There were a few limitations to acknowledge in this case series report. Firstly, the limited number of CSF rhinorrhea cases resulted in a wide age range among the reported patients, leading to significant heterogeneity. Secondly, there was a lack of comparison with conventional surgical treatments for CSF otorrhea. Thirdly, the follow-up period for some cases was relatively short, and the focus was primarily on the recurrence of CSF otorrhea, overlooking the investigation of postoperative neurological function and quality of life.
Conclusion
Taken together, the 3 surgical treatment methods for CSF otorrhea, namely local repair of the defect, local repair of the defect combined with sealing of the tympanic sinus entrance, and local repair of the defect combined with sealing of the eustachian tube and the external auditory canal, demonstrated the ability to successfully treat CSF otorrhea in appropriately selected patients. These methods offered less invasive surgical options for the management of CSF otorrhea.
Footnotes
Data Availability Statements
The datasets generated and analyzed during the current study are available from the corresponding author on reasonable request.

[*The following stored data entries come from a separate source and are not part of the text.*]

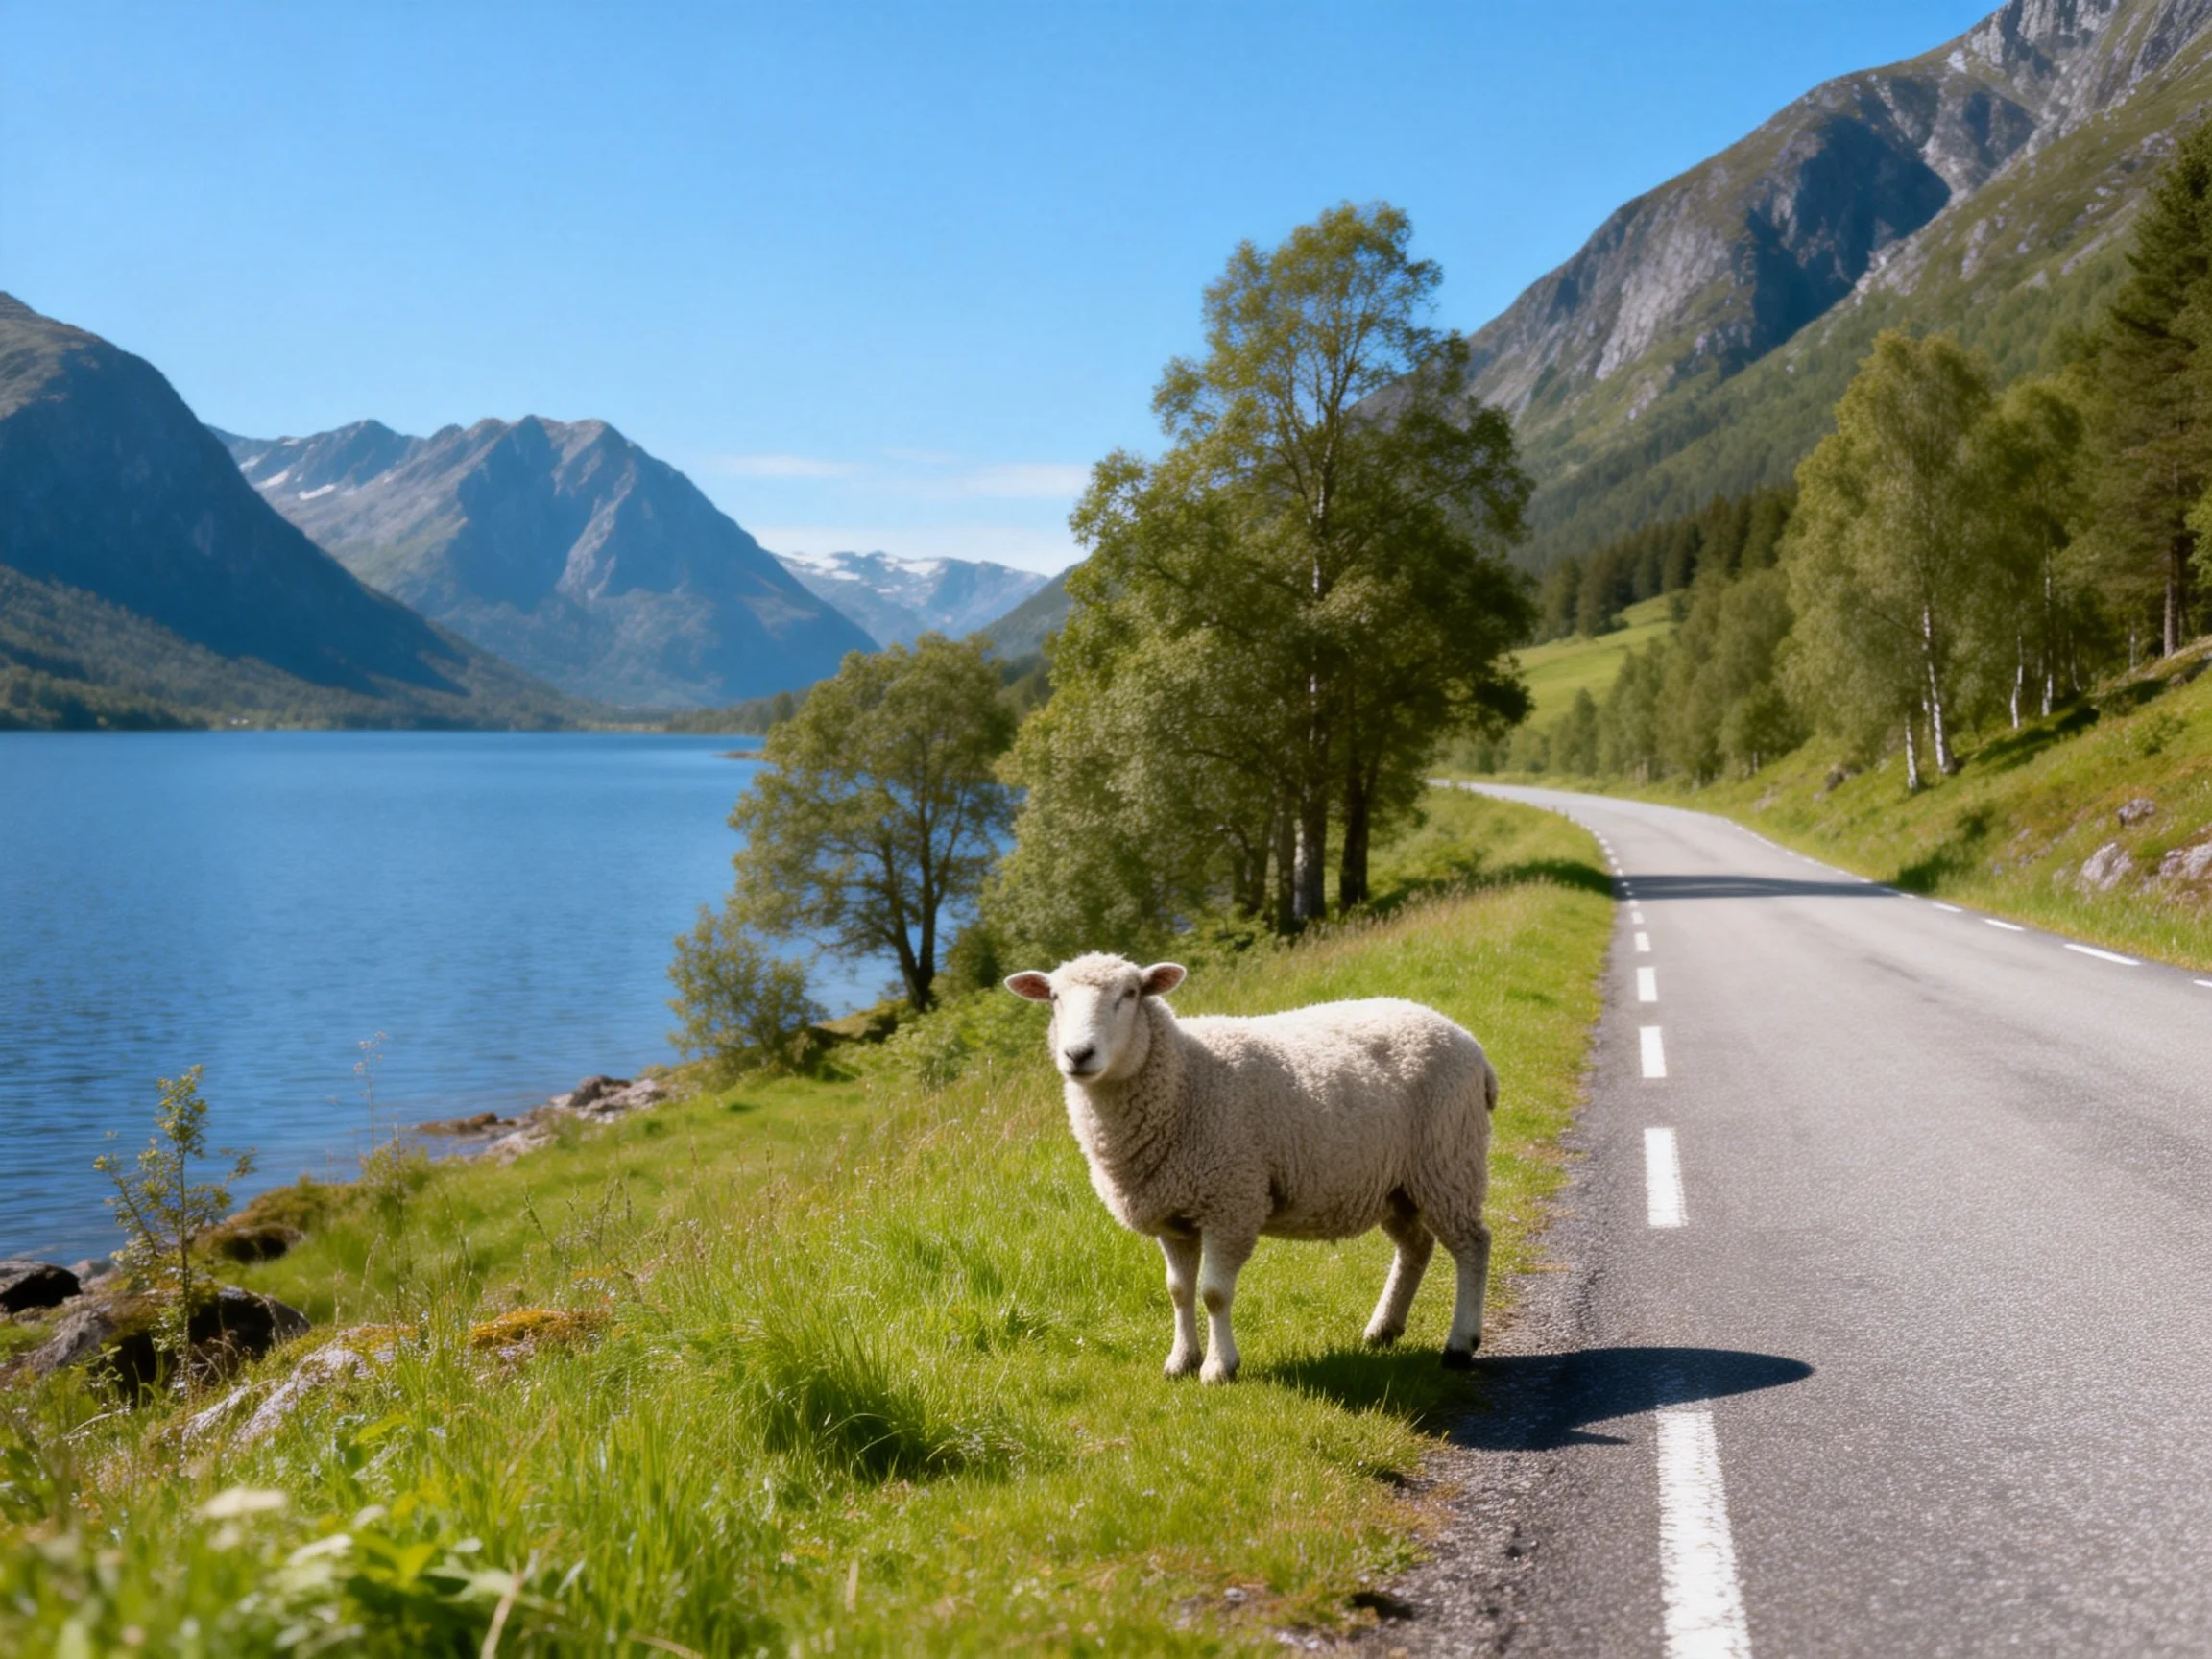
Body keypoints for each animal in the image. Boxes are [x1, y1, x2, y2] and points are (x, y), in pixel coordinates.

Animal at [1005, 953, 1497, 1382]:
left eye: (1129, 994)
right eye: (1054, 997)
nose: (1078, 1054)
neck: (1185, 1079)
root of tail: (1468, 1042)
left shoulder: (1231, 1201)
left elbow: (1213, 1293)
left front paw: (1219, 1367)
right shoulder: (1173, 1214)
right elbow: (1178, 1291)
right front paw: (1181, 1360)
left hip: (1448, 1161)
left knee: (1472, 1245)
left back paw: (1458, 1345)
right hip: (1397, 1184)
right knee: (1416, 1246)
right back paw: (1383, 1329)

Declaration of Conflicting Interests
The author(s) declared no potential conflicts of interest with respect to the research, authorship, and/or publication of this article.
Funding
The author(s) disclosed receipt of the following financial support for the research, authorship, and/or publication of this article: This study was supported by National Natural Science Foundation of China (No. 82101237) and Jiangxi Provincial Health Commission Fund (No. 20203227).
Ethical/Consent Statement
The study protocol was approved by the Ethics Committee of First Affiliated Hospital of Nanchang University. Informed consent was obtained from all the study subjects before enrollment.